Aim of the exercise.
Give again exactly the lines that run from the start of the records to the line holding "hfov_deg: 10.3", both ends counted. Do not include the pictures.

Records excerpted from a collection.
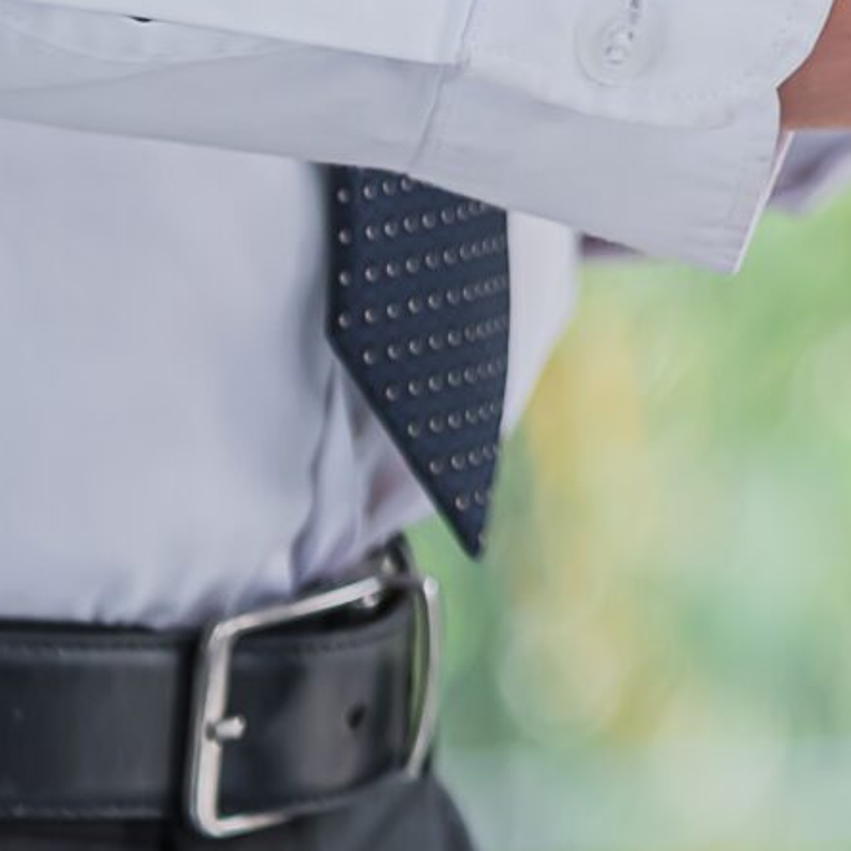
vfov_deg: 3.9
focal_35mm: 451
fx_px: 12544
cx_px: 1598
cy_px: -681
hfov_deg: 3.9
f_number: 4
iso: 500
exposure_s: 1/200
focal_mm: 92
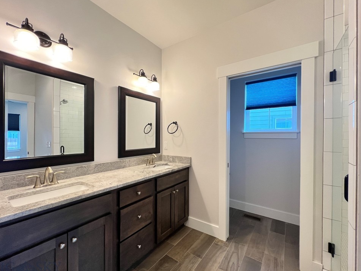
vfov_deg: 85.7
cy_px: 138
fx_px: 146
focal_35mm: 14
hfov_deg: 102.1
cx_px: 182
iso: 200
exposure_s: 1/120
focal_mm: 1.57
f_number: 1.8
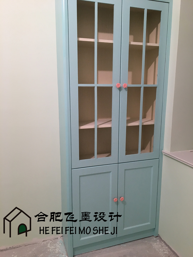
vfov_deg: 61.7
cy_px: 128
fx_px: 216
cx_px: 96
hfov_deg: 48.2
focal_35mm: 29
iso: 100
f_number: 2.2
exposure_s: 1/33
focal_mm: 4.15
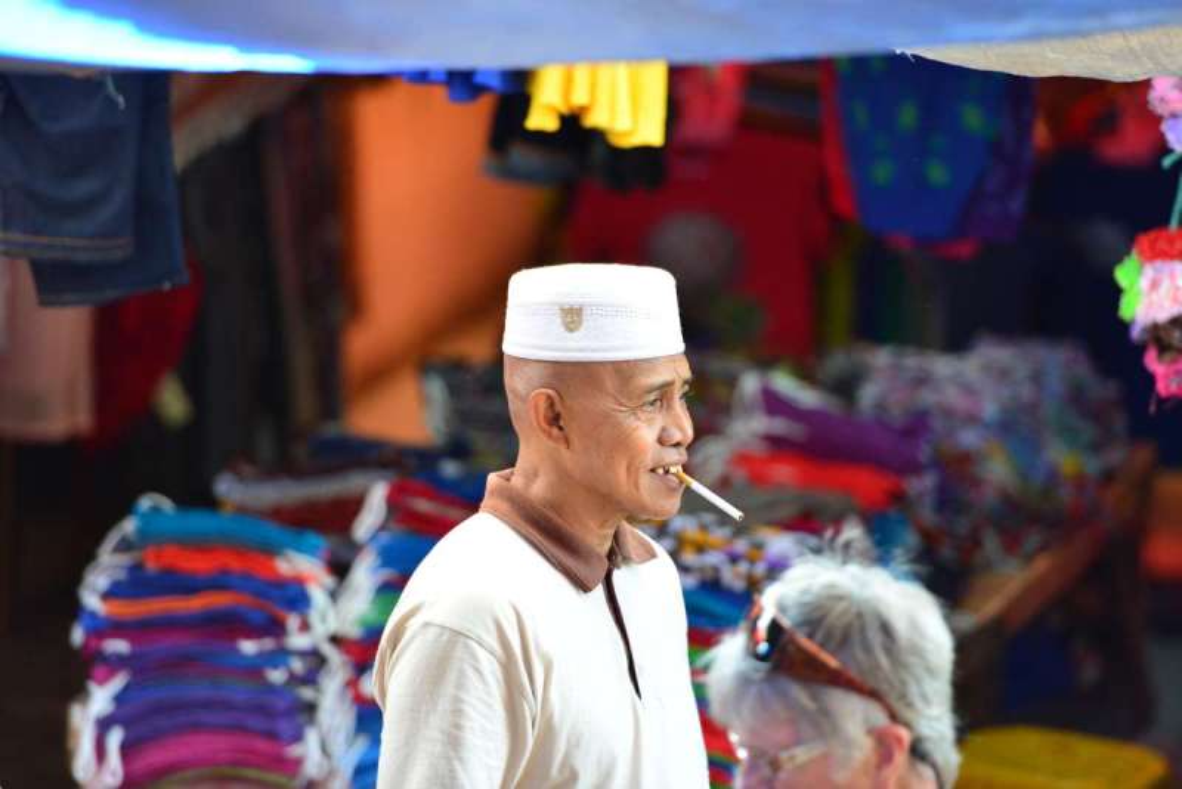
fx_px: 6569
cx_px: 591
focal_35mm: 200
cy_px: 394
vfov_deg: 6.9
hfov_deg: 10.3
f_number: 2.8
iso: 2200
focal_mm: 200
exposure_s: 1/200
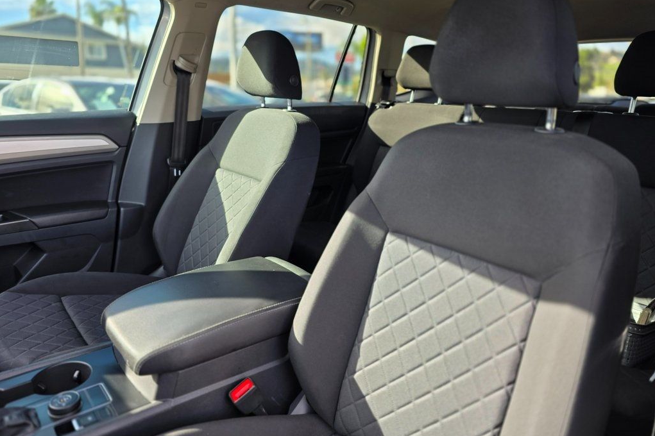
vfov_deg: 53.0
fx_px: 437
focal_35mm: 24
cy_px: 192
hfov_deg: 73.8
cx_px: 327
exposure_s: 1/180
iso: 40
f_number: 1.7
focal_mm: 6.3
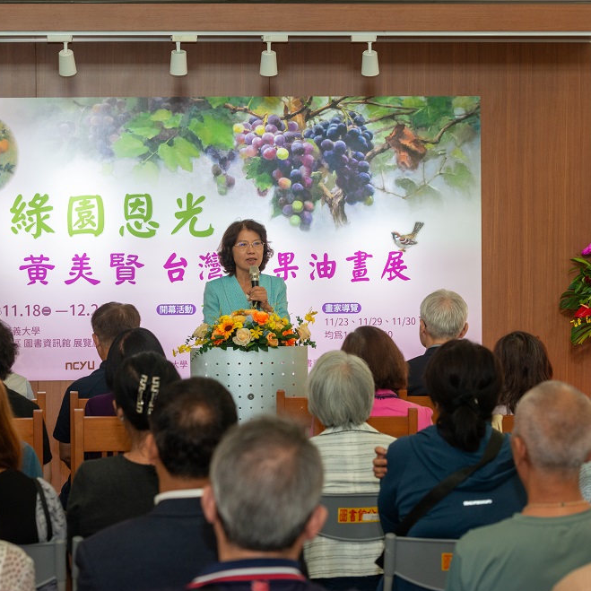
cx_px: 150
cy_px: 297
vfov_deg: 15.0
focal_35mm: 116
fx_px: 2241
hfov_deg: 15.0
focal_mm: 90
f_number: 7.1
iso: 800
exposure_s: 1/100
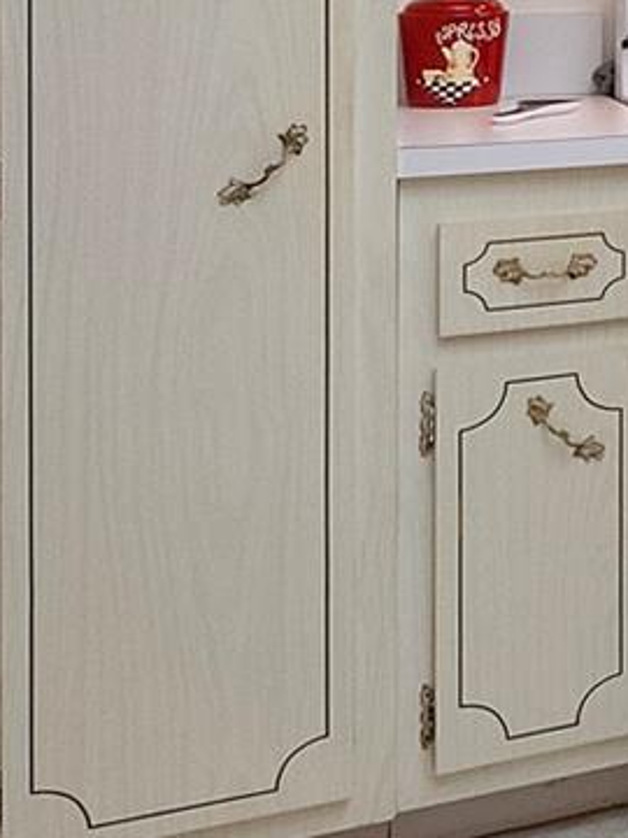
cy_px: -69
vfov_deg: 22.6
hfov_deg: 13.4
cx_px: 1498
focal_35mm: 82
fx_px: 1984
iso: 800
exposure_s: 1/60
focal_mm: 10
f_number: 9
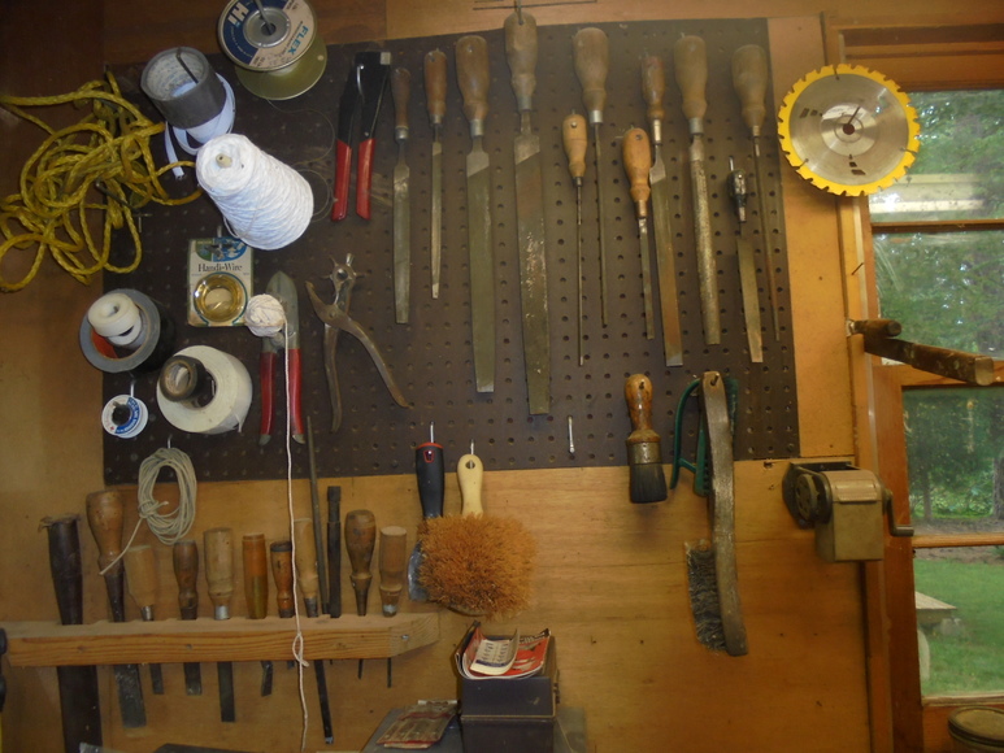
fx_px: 754
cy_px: 376
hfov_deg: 67.3
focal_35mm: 26
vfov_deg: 53.1
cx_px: 502
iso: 200
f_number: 3.5
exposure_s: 1/30
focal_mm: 4.6
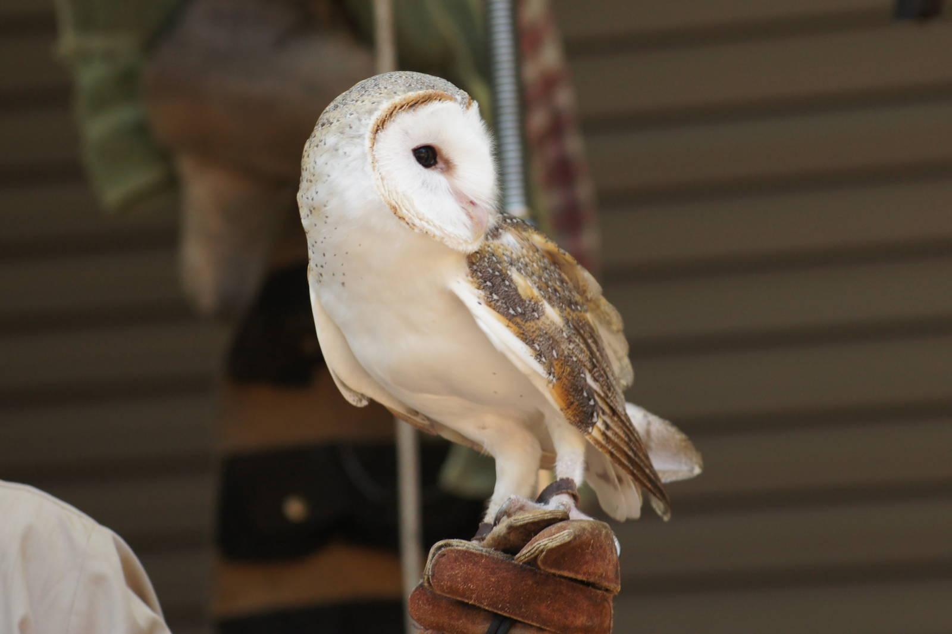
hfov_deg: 9.2
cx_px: 476
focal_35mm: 225
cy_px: 317
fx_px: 5947
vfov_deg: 6.1
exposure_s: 1/80
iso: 400
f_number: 5.6
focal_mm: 150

Task response.
vfov_deg: 3.9
focal_35mm: 451
fx_px: 12544
cx_px: 1598
cy_px: -681
hfov_deg: 3.9
f_number: 4
iso: 500
exposure_s: 1/200
focal_mm: 92
vfov_deg: 85.7
cy_px: 138
fx_px: 146
focal_35mm: 14
hfov_deg: 102.1
cx_px: 182
iso: 200
exposure_s: 1/120
focal_mm: 1.57
f_number: 1.8
vfov_deg: 61.7
cy_px: 128
fx_px: 216
cx_px: 96
hfov_deg: 48.2
focal_35mm: 29
iso: 100
f_number: 2.2
exposure_s: 1/33
focal_mm: 4.15
fx_px: 6569
cx_px: 591
focal_35mm: 200
cy_px: 394
vfov_deg: 6.9
hfov_deg: 10.3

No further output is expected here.